|Date Range||1960 -|
|Lineages||Karma (Kagyu) and Buddhist|
|Collection||Shechen Archives - photographs|
Rakta Yamari (Tibetan: shin je she mar. English: the Red Enemy of Death); an emanation of the bodhisattva of wisdom Manjushri.
With one face and two hands the right holds aloft a vajra stick ready to strike and the left a skullcup held to the heart embracing the consort Vajra Vetali. Very fierce in appearance with the hair flowing upwards like fire, he has large eyes and a gaping open mouth. The right leg is bent and the left extended standing above a corpse seat and reclining red buffalo. The consort holds a skullcup with the left hand and stands with the right leg down and the left embracing the partner; in the same fierce demeanor as Rakta Yamari. Wearing bone and jewel ornaments, silk garments, he wears a necklace of fifty freshly severed heads and a lower garment of tiger skin. She wears a necklace of skulls; completely surrounded by the flames of pristine awareness.
"Rakta Yamari, [with] one face and two hands. The right [hand] holds aloft a white stick marked with a fresh yellow human head. The left holds a blood filled skullcup embracing the consort of self light. The face has bared fangs and a curled tongue [and] three round red eyes. Having yellow hair bristling upwards [and] a lower garment of tiger skin. Adorned with the eight great nagas, a necklace of fifty fresh heads and a crown of five dry skulls. Standing on a red buffalo in a manner with the left leg extended." (Konchog Lhundrub, based on the Bari Gyatsa of Bari Lotsawa Rinchen Drag, 11th century).
At the top right corner is "Vajra Sarasvati: wrathful and secret Vajra Sarasvati. Vajra Sarasvati, with three faces and six hands. The main face is red, the right blue and the left white. The three right hands hold, a lotus, sword and curved knife. The three left, a wheel, jewel and skullcup. Having jewel ornaments and garments of silk. Seated in a manner of ease with the left leg extended." (Konchog Lhundrub, based on the Bari Gyatsa of Bari Lotsawa Rinchen Drag, 11th century). This form of Vajra Sarasvati arises from the Krishna Yamari Tantra.
At the top left is Dharmadhatu Manjushri. "White Dharmadhatu Vagishvara, with four white faces, eight hands, the first two in the Dharma teaching gesture. The three lower right hold a sword, arrow and vajra. The three lower left, a Prajnaparamita book, bow and bell. With the same ornaments and garments. Seated in the vajrasana [posture]."

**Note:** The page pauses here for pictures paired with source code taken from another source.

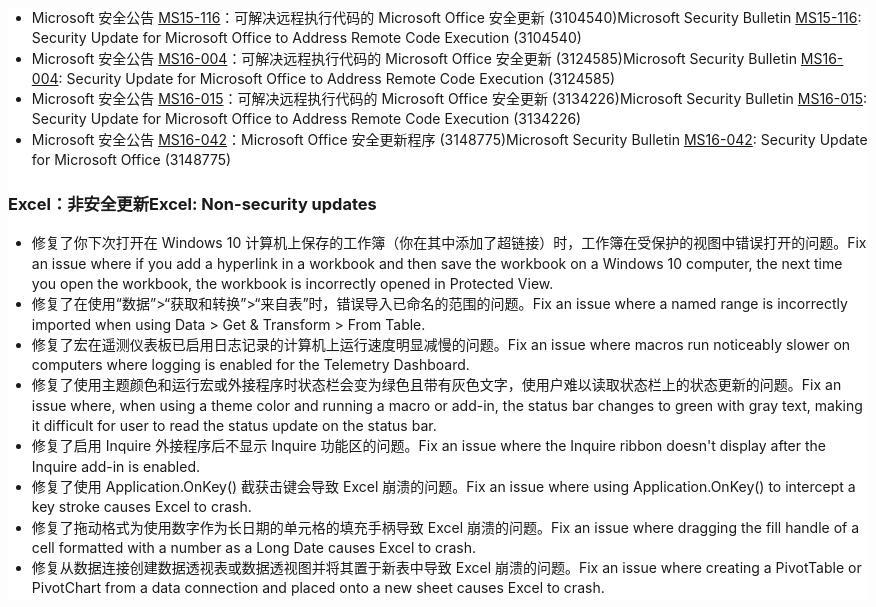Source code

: -   <span data-ttu-id="f9c5d-379">Microsoft 安全公告 [MS15-116](https://technet.microsoft.com/library/security/ms15-116)：可解决远程执行代码的 Microsoft Office 安全更新 (3104540)</span><span class="sxs-lookup"><span data-stu-id="f9c5d-379">Microsoft Security Bulletin [MS15-116](https://technet.microsoft.com/library/security/ms15-116): Security Update for Microsoft Office to Address Remote Code Execution (3104540)</span></span>
-   <span data-ttu-id="f9c5d-380">Microsoft 安全公告 [MS16-004](https://go.microsoft.com/fwlink/?LinkId=717998)：可解决远程执行代码的 Microsoft Office 安全更新 (3124585)</span><span class="sxs-lookup"><span data-stu-id="f9c5d-380">Microsoft Security Bulletin [MS16-004](https://go.microsoft.com/fwlink/?LinkId=717998): Security Update for Microsoft Office to Address Remote Code Execution (3124585)</span></span>
-   <span data-ttu-id="f9c5d-381">Microsoft 安全公告 [MS16-015](https://go.microsoft.com/fwlink/?LinkId=722214)：可解决远程执行代码的 Microsoft Office 安全更新 (3134226)</span><span class="sxs-lookup"><span data-stu-id="f9c5d-381">Microsoft Security Bulletin [MS16-015](https://go.microsoft.com/fwlink/?LinkId=722214): Security Update for Microsoft Office to Address Remote Code Execution (3134226)</span></span>
-   <span data-ttu-id="f9c5d-382">Microsoft 安全公告 [MS16-042](https://technet.microsoft.com/library/security/ms16-042)：Microsoft Office 安全更新程序 (3148775)</span><span class="sxs-lookup"><span data-stu-id="f9c5d-382">Microsoft Security Bulletin [MS16-042](https://technet.microsoft.com/library/security/ms16-042): Security Update for Microsoft Office (3148775)</span></span>

### <a name="excel-non-security-updates"></a><span data-ttu-id="f9c5d-383">Excel：非安全更新</span><span class="sxs-lookup"><span data-stu-id="f9c5d-383">Excel: Non-security updates</span></span>
-   <span data-ttu-id="f9c5d-384">修复了你下次打开在 Windows 10 计算机上保存的工作簿（你在其中添加了超链接）时，工作簿在受保护的视图中错误打开的问题。</span><span class="sxs-lookup"><span data-stu-id="f9c5d-384">Fix an issue where if you add a hyperlink in a workbook and then save the workbook on a Windows 10 computer, the next time you open the workbook, the workbook is incorrectly opened in Protected View.</span></span>
-   <span data-ttu-id="f9c5d-385">修复了在使用“数据”\>“获取和转换”\>“来自表”时，错误导入已命名的范围的问题。</span><span class="sxs-lookup"><span data-stu-id="f9c5d-385">Fix an issue where a named range is incorrectly imported when using Data \> Get & Transform \> From Table.</span></span>
-   <span data-ttu-id="f9c5d-386">修复了宏在遥测仪表板已启用日志记录的计算机上运行速度明显减慢的问题。</span><span class="sxs-lookup"><span data-stu-id="f9c5d-386">Fix an issue where macros run noticeably slower on computers where logging is enabled for the Telemetry Dashboard.</span></span>
-   <span data-ttu-id="f9c5d-387">修复了使用主题颜色和运行宏或外接程序时状态栏会变为绿色且带有灰色文字，使用户难以读取状态栏上的状态更新的问题。</span><span class="sxs-lookup"><span data-stu-id="f9c5d-387">Fix an issue where, when using a theme color and running a macro or add-in, the status bar changes to green with gray text, making it difficult for user to read the status update on the status bar.</span></span>
-   <span data-ttu-id="f9c5d-388">修复了启用 Inquire 外接程序后不显示 Inquire 功能区的问题。</span><span class="sxs-lookup"><span data-stu-id="f9c5d-388">Fix an issue where the Inquire ribbon doesn't display after the Inquire add-in is enabled.</span></span>
-   <span data-ttu-id="f9c5d-389">修复了使用 Application.OnKey() 截获击键会导致 Excel 崩溃的问题。</span><span class="sxs-lookup"><span data-stu-id="f9c5d-389">Fix an issue where using Application.OnKey() to intercept a key stroke causes Excel to crash.</span></span>
-   <span data-ttu-id="f9c5d-390">修复了拖动格式为使用数字作为长日期的单元格的填充手柄导致 Excel 崩溃的问题。</span><span class="sxs-lookup"><span data-stu-id="f9c5d-390">Fix an issue where dragging the fill handle of a cell formatted with a number as a Long Date causes Excel to crash.</span></span>
-   <span data-ttu-id="f9c5d-391">修复从数据连接创建数据透视表或数据透视图并将其置于新表中导致 Excel 崩溃的问题。</span><span class="sxs-lookup"><span data-stu-id="f9c5d-391">Fix an issue where creating a PivotTable or PivotChart from a data connection and placed onto a new sheet causes Excel to crash.</span></span>
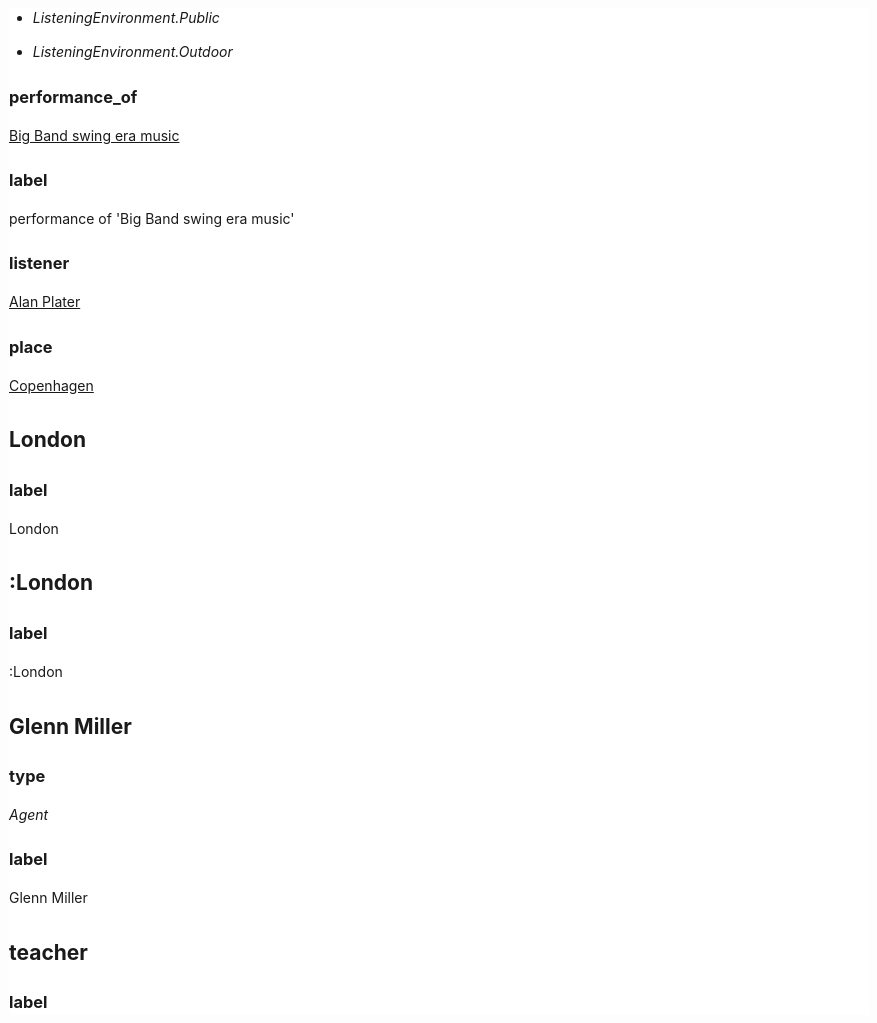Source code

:  - *ListeningEnvironment.Public*

 - *ListeningEnvironment.Outdoor*

### performance_of


[Big Band swing era music](#Big-Band-swing-era-music)

### label


performance of 'Big Band swing era music'

### listener


[Alan Plater](#Alan-Plater)

### place


[Copenhagen](#Copenhagen)

## London

### label


London

## :London

### label


:London

## Glenn Miller

### type


*Agent*

### label


Glenn Miller

## teacher

### label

At the bottom right is "Krishna Yamari, [three faces, six hands]. He is the same as all the other [previous Yamaris], with three faces and six hands, the body and main face are blue, the right white and the left red. With six hands, the three right hold, a wheel, sword and staff, the three left, a body impaled on a strong vetali tree, vajra and noose." (Konchog Lhundrub, based on the Bari Gyatsa of Bari Lotsawa Rinchen Drag, 11th century).
At the bottom left is " Krishna Yamari, [six faces, six hands]. Yamari has a body black in colour, six faces and six hands. The main face and one above it are black. The right face and one above it are white. The left face and one above it are red. The first two hands hold a vajra and bell crossed at the heart. The middle two hold a skullcup and lasso. The last two hold a sword and staff. Standing with the front two legs in the vajrasana [posture], the middle two have the right bent and the left straight [and] the last two have the left bent and the right straight. The hair, eyebrows and beard are orange and flowing upwards, with a crown of five dry skulls and a necklace of fifty fresh [skulls]. Adorned with snake and jewel ornaments. Having a tiger skin as a lower garment." (Konchog Lhundrub, based on the Bari Gyatsa of Bari Lotsawa Rinchen Drag, 11th century).
The Main Indian Lineage: Vajradhara, Manjushri Yamari, Jnanadakini, mahasiddha Virupa, Dombi Heruka, Viratipa, Matigarbha, Gambhiramati, Vajrasana Ashokashri, Nishkalangka Devi, Revendra Prabha, Chag Lotsawa Choje Pal (a Tibetan), etc. There were many lineages of Rakta Yamari to enter Tibet and most are traced back to the mahasiddha Virupa.
The painting is most likely by the artist Tangla Tsewang (1902-1989 [p1pd8264]) of Palpung Monastery.